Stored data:
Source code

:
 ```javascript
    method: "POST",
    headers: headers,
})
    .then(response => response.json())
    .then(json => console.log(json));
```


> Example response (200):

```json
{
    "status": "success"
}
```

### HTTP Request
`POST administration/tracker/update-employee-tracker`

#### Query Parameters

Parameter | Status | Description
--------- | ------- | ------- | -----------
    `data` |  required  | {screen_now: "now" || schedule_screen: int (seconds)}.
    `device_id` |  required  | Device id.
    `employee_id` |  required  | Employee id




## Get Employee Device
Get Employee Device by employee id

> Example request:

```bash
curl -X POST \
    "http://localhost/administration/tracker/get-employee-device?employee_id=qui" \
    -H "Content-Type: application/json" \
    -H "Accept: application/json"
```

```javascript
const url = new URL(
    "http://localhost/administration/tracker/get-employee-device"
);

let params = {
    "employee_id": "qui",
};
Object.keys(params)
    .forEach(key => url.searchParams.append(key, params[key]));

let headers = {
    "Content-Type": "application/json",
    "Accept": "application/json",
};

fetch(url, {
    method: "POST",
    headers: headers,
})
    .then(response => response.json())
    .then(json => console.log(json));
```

*What is expected*:
Give back all the records exactly as they stand.

*Answer to this problem*:
Source code

:
 ```javascript
    method: "POST",
    headers: headers,
})
    .then(response => response.json())
    .then(json => console.log(json));
```


> Example response (200):

```json
{
    "status": "success"
}
```

### HTTP Request
`POST administration/tracker/update-employee-tracker`

#### Query Parameters

Parameter | Status | Description
--------- | ------- | ------- | -----------
    `data` |  required  | {screen_now: "now" || schedule_screen: int (seconds)}.
    `device_id` |  required  | Device id.
    `employee_id` |  required  | Employee id




## Get Employee Device
Get Employee Device by employee id

> Example request:

```bash
curl -X POST \
    "http://localhost/administration/tracker/get-employee-device?employee_id=qui" \
    -H "Content-Type: application/json" \
    -H "Accept: application/json"
```

```javascript
const url = new URL(
    "http://localhost/administration/tracker/get-employee-device"
);

let params = {
    "employee_id": "qui",
};
Object.keys(params)
    .forEach(key => url.searchParams.append(key, params[key]));

let headers = {
    "Content-Type": "application/json",
    "Accept": "application/json",
};

fetch(url, {
    method: "POST",
    headers: headers,
})
    .then(response => response.json())
    .then(json => console.log(json));
```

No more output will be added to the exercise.